Human induced pluripotent stem cells (iPSCs) are reprogrammed by transient expression of transcription factors in somatic cells. Approximately 1% of somatic cells can be reprogrammed into iPSCs, while the remaining somatic cells are differentially reprogrammed. Here, we established induced pluripotent cancer stem-like cells (iCSCs) as self-renewing pluripotent cell clones. Stable iCSC lines were established from unstable induced epithelial stem cell (iESC) lines through re-plating followed by embryoid body formation and serial transplantation. iCSCs shared the expression of pluripotent marker genes with iPSCs, except for REX1 and LIN28, while exhibited the expression of somatic marker genes EMP1 and PPARγ. iESCs and iCSCs could generate teratomas with high efficiency by implantation into immunodeficient mice. The second iCSCs isolated from dissociated cells of teratoma from the first iCSCs were stably maintained, showing a gene expression profile similar to the first iCSCs. In the first and second iCSCs, transgene-derived Oct4, Sox2, Klf4, and c-Myc were expressed. Comparative global gene expression analyses demonstrated that the first iCSCs were similar to iESCs, and clearly different from human iPSCs and somatic cells. In iCSCs, gene expression kinetics of the core pluripotency factor and the Myc-related factor were pluripotent type, whereas the polycomb complex factor was somatic type. These findings indicate that pluripotent tumorigenicity can be conferred on somatic cells through up-regulation of the core pluripotency and Myc-related factors, prior to establishment of the iPSC molecular network by full reprogramming through down-regulation of the polycomb complex factor.

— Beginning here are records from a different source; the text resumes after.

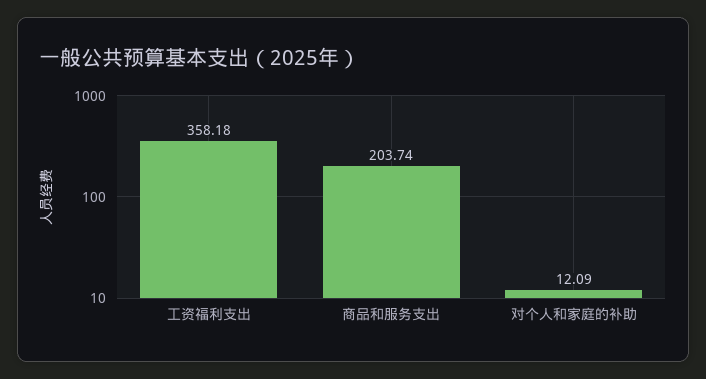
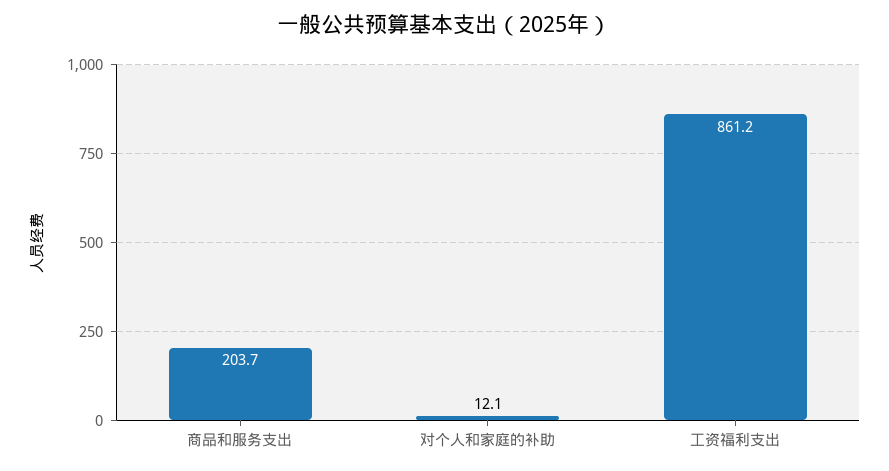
工资福利支出: 358.18 -> 861.2

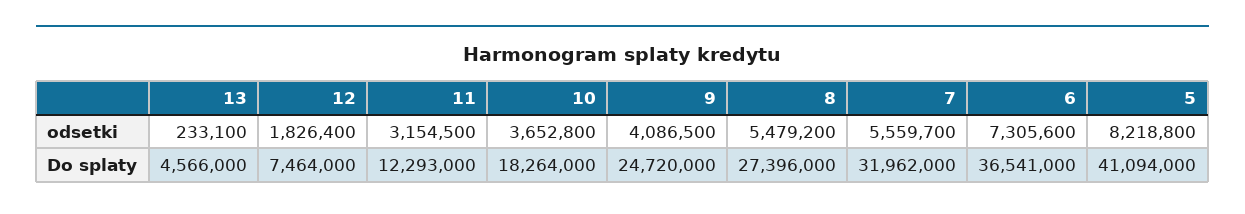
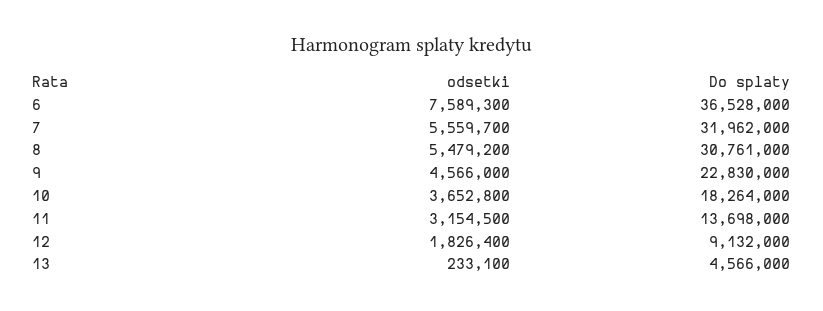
9, odsetki: 4086500 -> 4566000
6, odsetki: 7305600 -> 7589300
5, odsetki: 8218800 -> none
12, Do splaty: 7464000 -> 9132000
11, Do splaty: 12293000 -> 13698000
9, Do splaty: 24720000 -> 22830000
8, Do splaty: 27396000 -> 30761000
6, Do splaty: 36541000 -> 36528000
5, Do splaty: 41094000 -> none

人类诱导多能干细胞（human induced pluripotent stem cells，iPSCs）可通过在体细胞中瞬时表达转录因子实现重编程。仅约1%的体细胞可被重编程为iPSCs，其余体细胞则发生异常重编程。本研究中，我们构建了诱导多能癌干细胞样细胞（induced pluripotent cancer stem-like cells，iCSCs），其为可自我更新的多能细胞克隆。稳定的iCSC细胞系可从不稳定的诱导上皮干细胞（induced epithelial stem cell，iESC）细胞系中获得：先进行细胞再接种，随后形成拟胚体，再经连续移植。iCSCs与iPSCs共享多能标志物基因的表达谱，仅REX1与LIN28除外；同时，iCSCs可表达体细胞标志物基因EMP1与PPARγ。iESCs与iCSCs均可通过植入免疫缺陷小鼠体内，高效形成畸胎瘤。从第一代iCSCs形成的畸胎瘤解离细胞中分离得到的第二代iCSCs可稳定传代，其基因表达谱与第一代iCSCs相似。在第一代与第二代iCSCs中，均表达转基因来源的Oct4、Sox2、Klf4及c-Myc。全基因表达谱比较分析显示，第一代iCSCs与iESCs相似，且与人类iPSCs及体细胞存在显著差异。在iCSCs中，核心多能性因子与Myc相关因子的基因表达动力学呈多能型，而多梳复合体因子则呈体细胞型。上述研究结果表明：在通过下调多梳复合体因子完成完全重编程以建立iPSCs分子网络之前，可通过上调核心多能性因子与Myc相关因子，使体细胞获得多能性致瘤性。